I'm a bit confused about this text:

   Some application layer protocols may already have a way of
   identifying each individual UDP packet, in which case these
   identifiers SHOULD be used in the IDENTIFIERS attribute of the Report
   Response.  While there are other possible packet identification
   schemes, this document describes two different ways to identify a
   specific packet.

   In the first packet identification mechanism, the server computes a
   checksum over each packet received and sends back to the sender the
   list of checksums ordered chronologically.  The client compares this
   list to its own list of checksums.

   In the second packet identification mechanism, the client prepends
   the UDP data with a header that provides a sequence number.  The
   server sends back the chronologically ordered list of sequence
   numbers received that the client then compares with its own list.

It wasn't clear to me from this text whether these two packet
identification mechanism are descriptions of what applications do if they
DON'T already have a way of identifying packets. If that's what's intended,
perhaps

  Some application layer protocols may already have a way of
   identifying each individual UDP packet, in which case these
   identifiers SHOULD be used in the IDENTIFIERS attribute of the Report
   Response.  While there are other possible packet identification
   schemes, this document describes two different ways to identify a
   specific packet, when no application layer protocol-specific
identification

^^^^^^^^^^^^^^^^^^^^^^^^^^^^^^^^^^^^^^^^^^^^^^^^^^^^^^^^^^^^
   mechanism is available.
   ^^^^^^^^^^^^^^^^^^^^^^
?

When I read this text,

  Then the client waits half the RTO, if it is known, or 250 ms after
   sending the last Probe Indication and then sends the Report Request
   to the server over UDP.

I was confused - isn't there's a 500-ms default RTO value in 4.1.1? Is this
different from

  Then the client waits half the RTO after
   sending the last Probe Indication and then sends the Report Request
   to the server over UDP.

or am I missing your point?

In this text,

  The algorithm used to calculate the checksum is similar to the
   algorithm used for the FINGERPRINT attribute (i.e., the CRC-32 of the
   payload XOR'ed with the 32-bit value 0x5354554e).
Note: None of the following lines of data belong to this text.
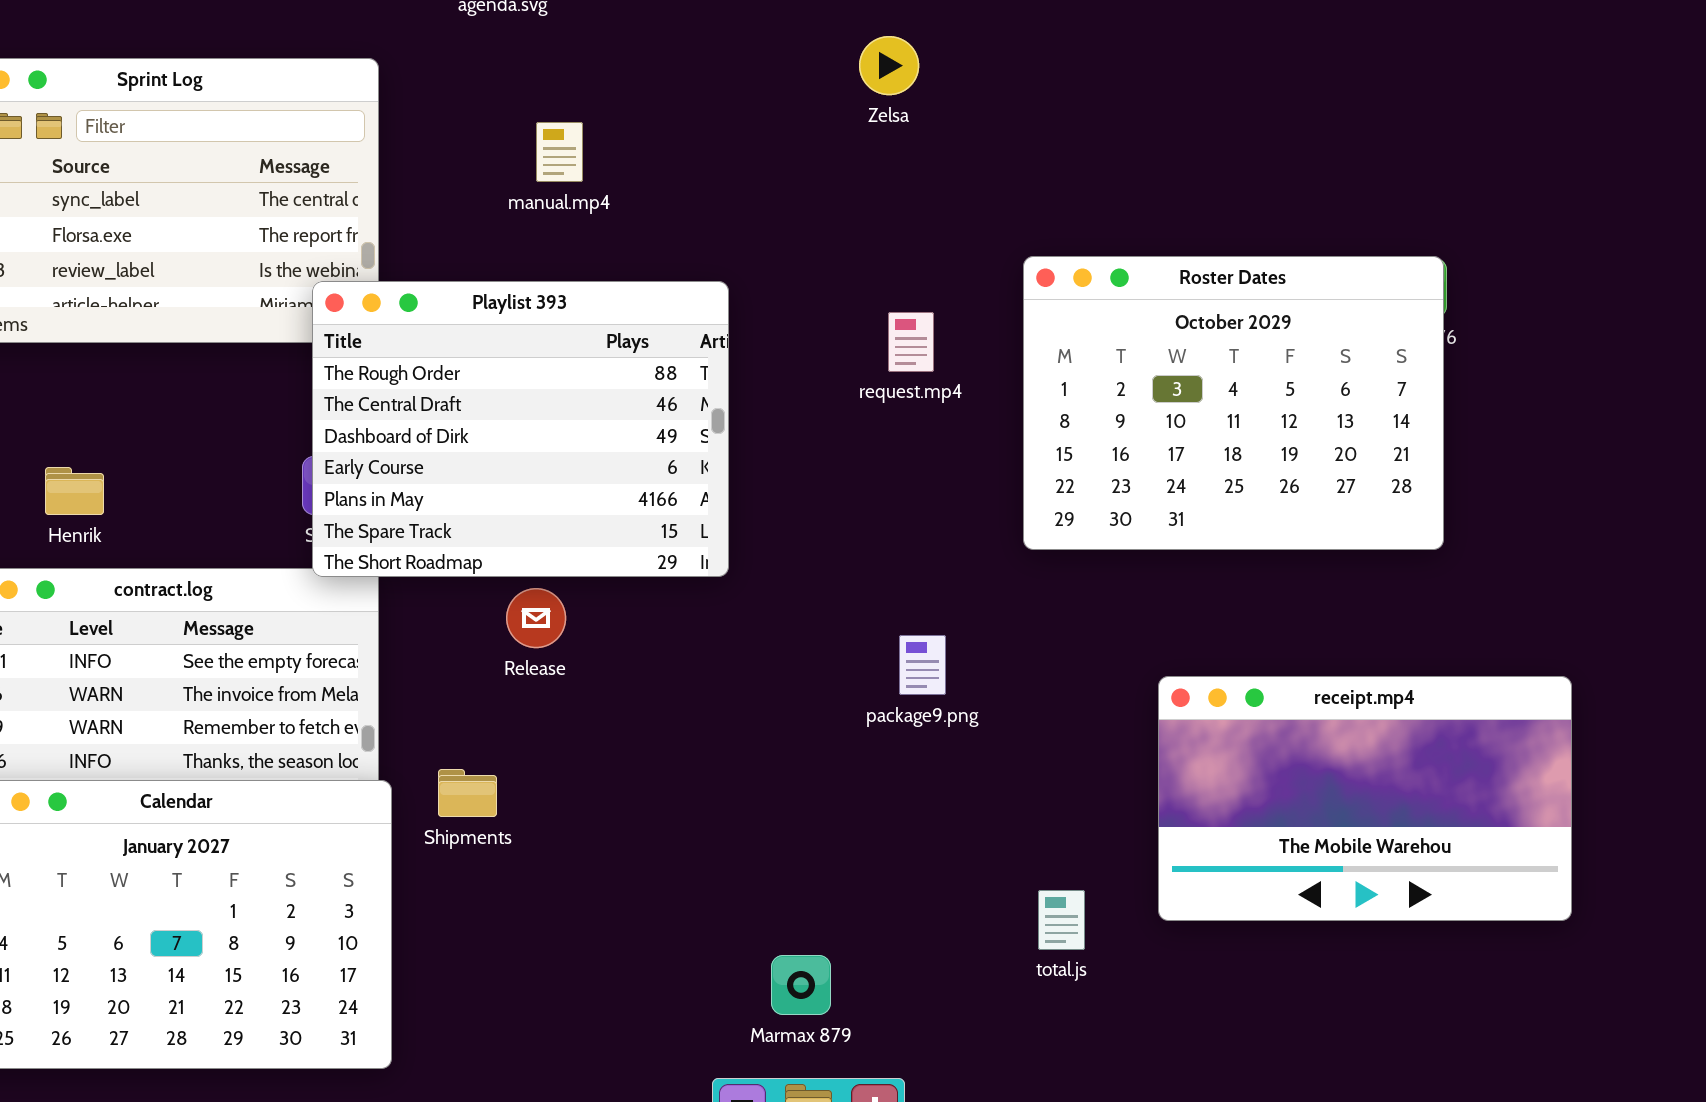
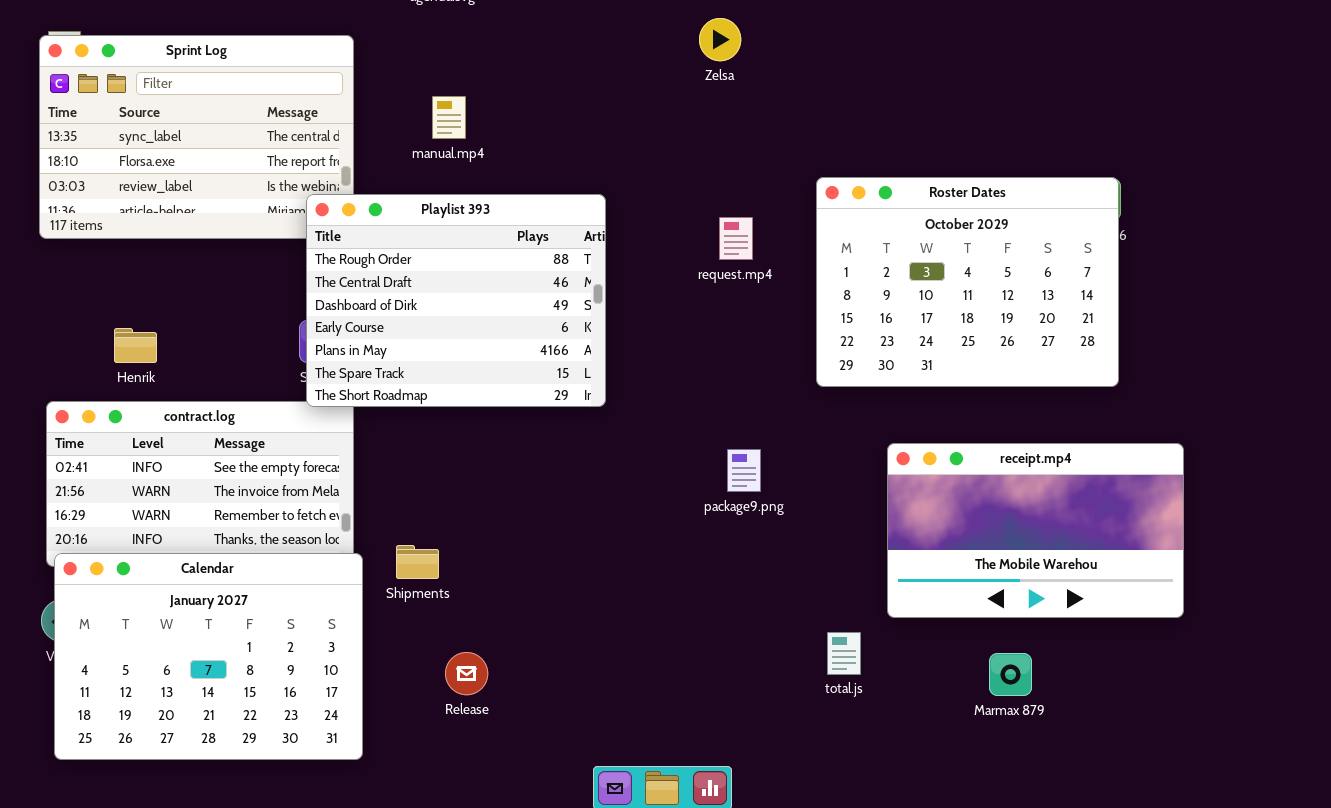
manual.mp4: [536,122,583,182] -> [432,96,466,139], moved
Release: [506,588,566,648] -> [445,652,488,695], moved
receipt.mp4: [1158,676,1572,921] -> [887,443,1184,618], moved
Marmax 879: [771,955,831,1015] -> [989,653,1032,696], moved

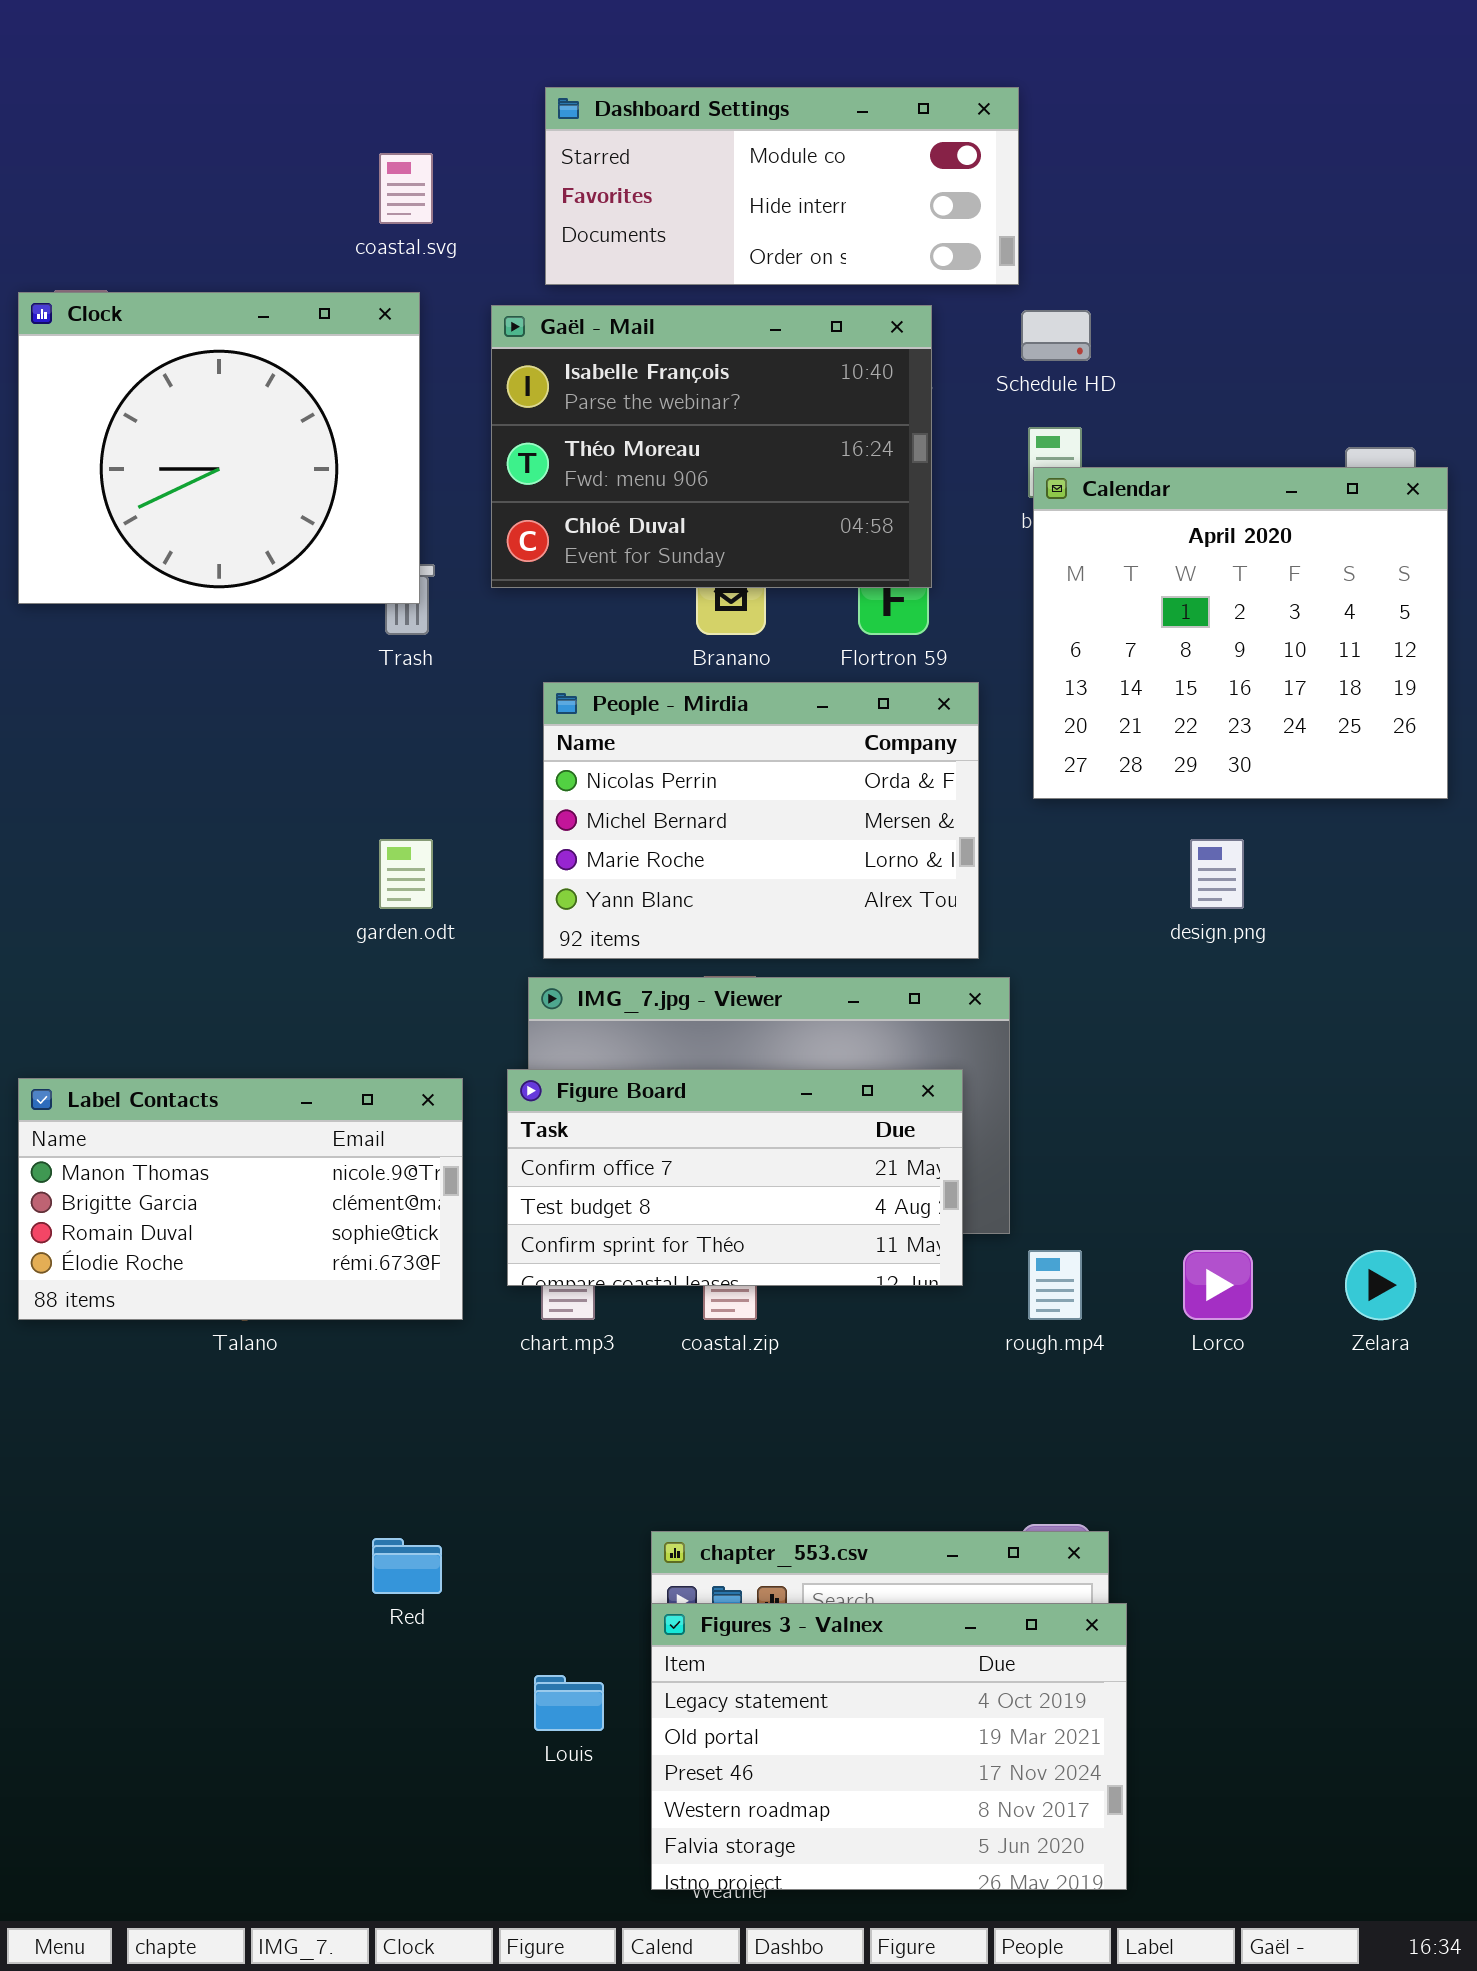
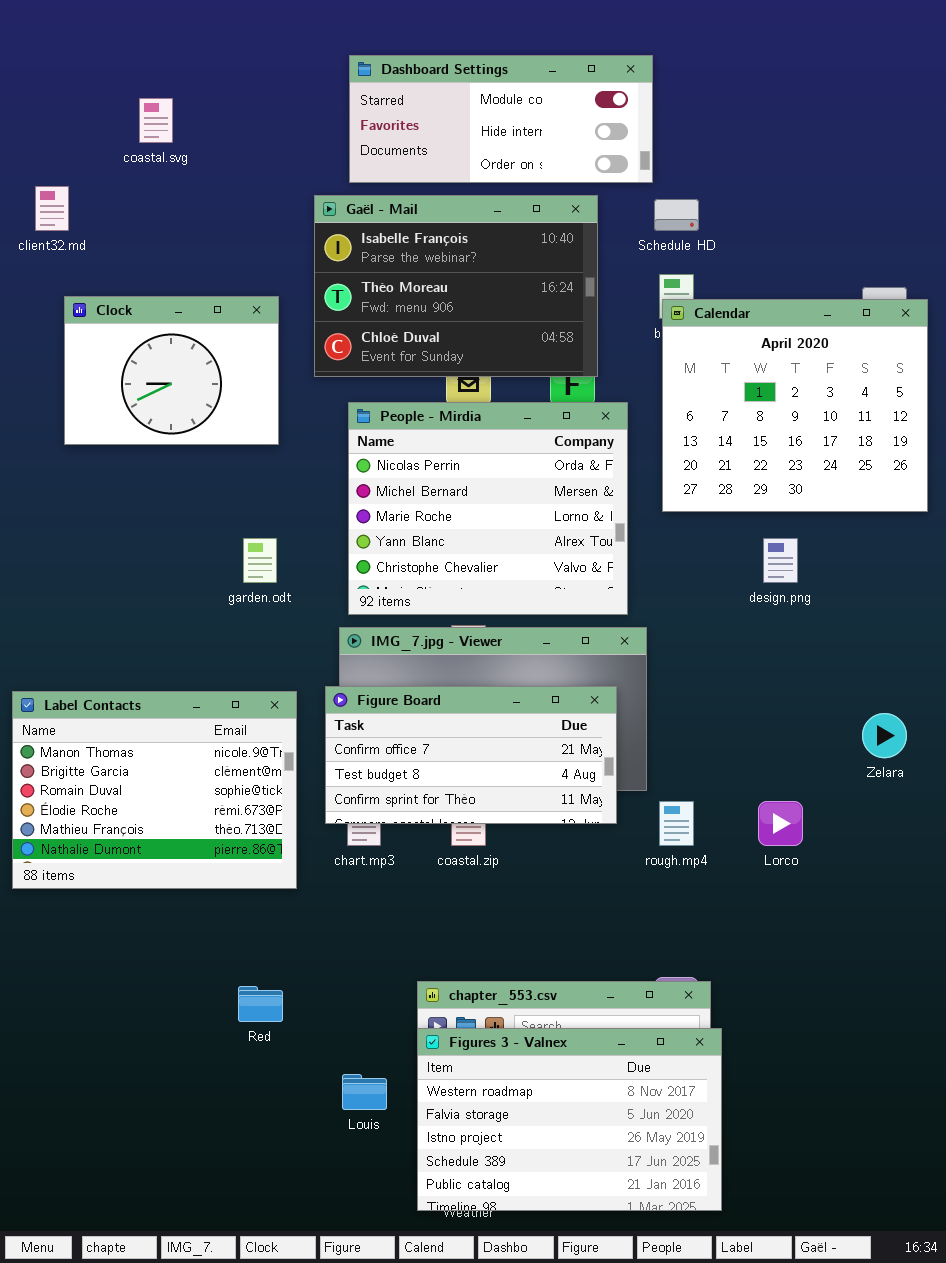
coastal.svg: [379,153,433,224] -> [139,98,173,143], moved
Clock: [18,292,420,604] -> [64,296,279,445], moved, resized
People - Mirdia: [543,682,979,959] -> [348,402,628,615], resized
Label Contacts: [18,1078,463,1320] -> [12,691,297,889], resized
Zelara: [1345,1250,1416,1320] -> [862,713,907,758], moved
Figures 3 - Valnex: [651,1603,1127,1890] -> [417,1028,722,1211], scrolled down 3 rows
is there a reference you could provide for the "algorithm used for the
FINGERPRINT attribute" here? I'm pretty sure I could find the right one,
but googling for "STUN FINGERPRINT checksum" is a lot less helpful than I
expected, and making sure that you understand what something is "similar
to" seems important if that's going to be helpful information for
implementers.

If using authentication in

  UDP-based protocols that want to use any of these mechanisms,
   including the PMTUD-SUPPORTED attribute, to signal PMTUD capabilities
   MUST ensure that it cannot be used to launch an amplification attack.
   For example, using authentication can ensure this.

is only one way to ensure prevention of amplification attacks, is there any
guidance or reference you could point to that would help implementers
evaluate other approaches?

Actually, after reading

  The Probe Request or Indication that are used to implicitly signal
   probing support in the reverse direction MUST be authenticated to
   prevent amplification attacks.

I wonder why authentication isn't a MUST for UDP-based protocols using
STUN-PMTUD, but that's just me wondering ...

I was a bit confused by

  This specification defines two new STUN methods and two new STUN
   attributes.  IANA added these new protocol elements to the "STUN
   Parameters Registry" created by [RFC5389].

because they haven't been added to the registry yet, right?